Я выкопал яму глубиной чуть выше пояса и аккуратно опустил тело на дно. Простыня, как фосфор, светилась из темной могилы. Почему-то я решил сказать что-нибудь вслух. Просто так, что взбредёт в голову. И в неё взбрели такие слова:
— Что ж, Меша. Недолго ты ходил на своих протезах. Наверное, не стоило тебе пить. Может, ещё пожил бы. Хотя… дело твоё.
Потом что-то испугало меня в звуке собственного голоса, и я замолчал. Я быстро забросал Мешу песком, сровнял могилу с землёй, чтобы никто не заметил её. Постоял с полминуты и отправился домой.
Я вернулся в квартиру, прибрался в ней и с чувством завершённого дела лёг на кровать. Отсутствие Меши было настолько логичным, что мне стало жутко: а вдруг я уже давно сошёл с ума и всё это время лишь воображал, что в моей жизни присутствует какое-то постороннее существо? Сейчас, когда от него не осталось почти ни следа, у меня было полное впечатление, что я ещё студент третьего курса. Но ведь Мешу лечил Платанов, его видел отец, а в углу кухни стоял совок с пылесосной трубкой, которым я только что закопал тело. И наконец, самым главным доказательством его существования было предстоящее утро следующего дня. Я ведь должен был снова идти на работу, на свою каторгу.

С того дня прошло уже около полутора лет. Я днюю и ночую в больнице, дома появляюсь редко. Иногда мне пишут родители. Они уже полгода как ходят в церковь. Наверное, я им в этом помог. Отец пишет, что любовь, которой я требовал от себя и от других, я могу обрести только таким путём. Он стыдится того, что раньше этого не замечал, что верил в добро, не веря при этом в его единственный источник — Бога. Он рассуждает очень последовательно и верно. Я рад за него и за маму, но в их воцерковлении и во всех разговорах о нём я вижу что-то старческое, жалкое. Как будто это не признак духовного возрождения, а признак беспомощности и надлома. Я никогда им не скажу об этом, тем более что виновник этого надлома я сам. Я даже написал им, что собираюсь тоже сходить в церковь. И наверняка выполню это обещание.
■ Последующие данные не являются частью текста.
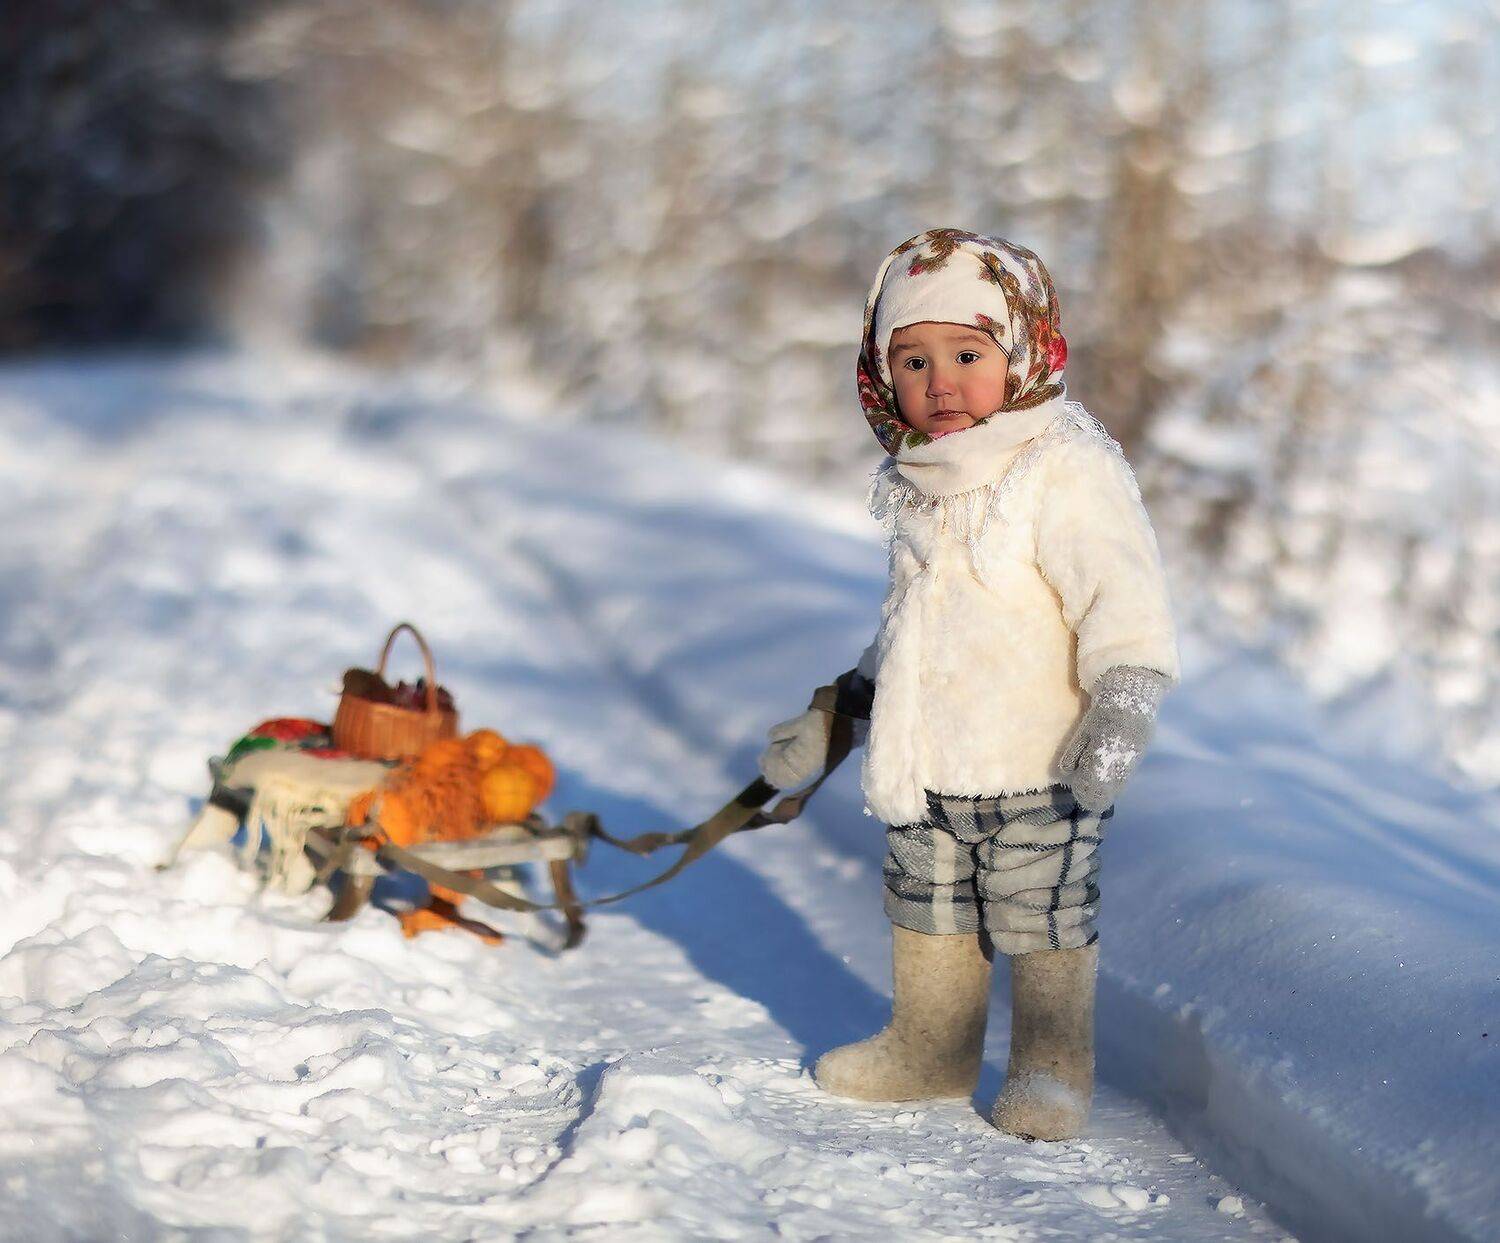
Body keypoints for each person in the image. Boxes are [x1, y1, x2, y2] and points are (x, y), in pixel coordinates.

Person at [758, 227, 1180, 1142]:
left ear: (1020, 350)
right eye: (913, 360)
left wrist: (1123, 704)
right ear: (882, 372)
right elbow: (907, 628)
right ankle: (932, 1049)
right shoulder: (919, 476)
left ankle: (1051, 1068)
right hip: (926, 766)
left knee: (1043, 914)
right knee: (929, 910)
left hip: (1040, 763)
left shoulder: (1062, 463)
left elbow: (1124, 599)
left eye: (967, 353)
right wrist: (840, 713)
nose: (940, 381)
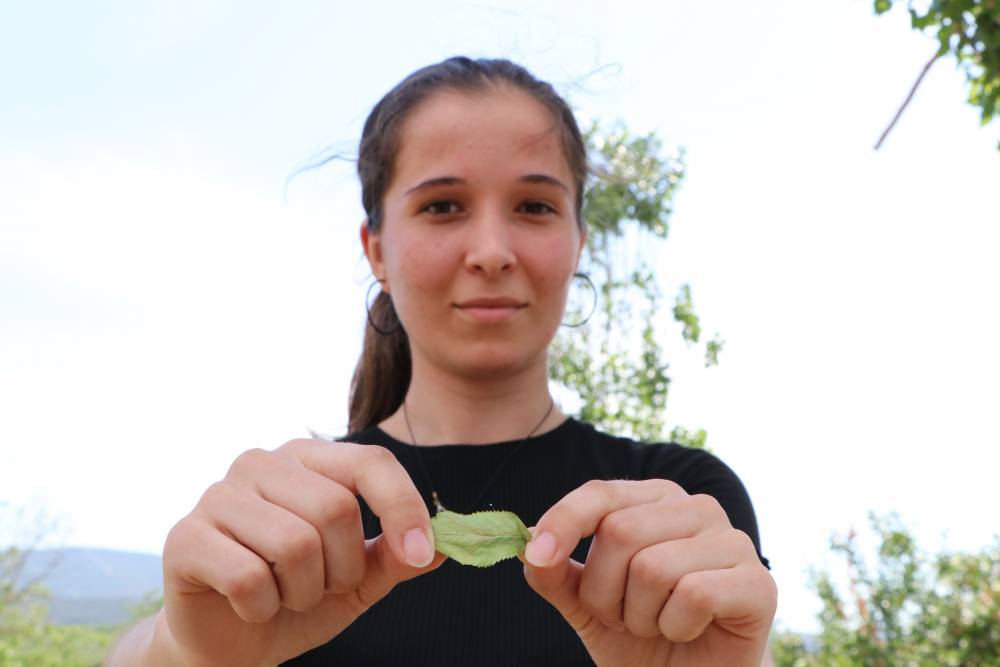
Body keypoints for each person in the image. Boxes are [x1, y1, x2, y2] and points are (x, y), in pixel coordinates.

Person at [106, 56, 777, 667]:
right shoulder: (299, 518)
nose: (491, 249)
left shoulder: (679, 504)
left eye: (535, 206)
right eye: (443, 205)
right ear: (375, 249)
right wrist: (180, 647)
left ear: (577, 242)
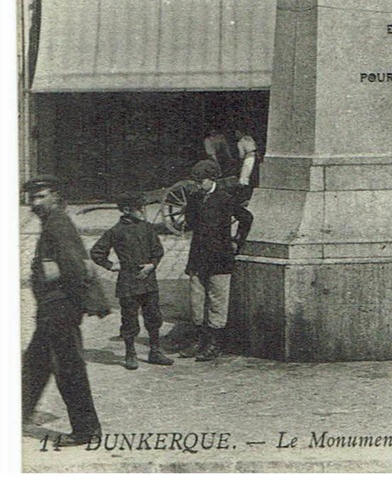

Платанов ничего не знает о Мешиной судьбе. С Надеждой я больше не сплю. У меня появились квартиросъёмщики — два близнеца, лет по сорок каждому.
Я много работаю и никогда не пробую отлынивать от своей работы. И не потому, что я боюсь нарушить подписанный когда-то контракт. Это меня совершенно не пугает. Просто чем больше выкладываешься днём, тем крепче спишь на кушетке. Я часто слышал такие слова: «…Но ведь кто-то должен выполнять и такую грязную работу». Теперь я понимаю, что это про меня.
Я перестал употреблять спиртное. Оно затуманивает мозг. Раз я выбрал такую нелепую судьбу, надо трезво смотреть ей в глаза.
Несколько раз я пытался отделаться от мысли, что моя работа — каторжная повинность. Я даже говорил себе, что занимаюсь общественно-полезным трудом, а значит, я могу чувствовать себя таким же полноценным членом общества, как и все. Почему бы не посмотреть на всё под таким углом?
Но все самоубеждения были бесполезны. Над всем моим трудом, как чёрный флаг над кораблём, реет призрак мёртвого Меши. Это похоже на клеймо, на проклятие, от которого невозможно отделаться.
Иногда я вспоминаю его, и мне становится жалко его, жалко за всё убожество его животной жизни. И тогда мне кажется, что я мог бы повернуть эту жизнь к свету, но не сделал этого. С другой стороны, каждый день я вижу десятки больных, таких же страдающих существ, и у меня есть точно такой же шанс подарить им этот свет. Но я ведь не делаю этого. А потому — стоит ли сокрушаться из-за Меши?
Впереди у меня — ещё пятнадцать лет такой работы. Пятнадцать лет жизни под знаком существа, которое я никогда не любил и которое уже мертво.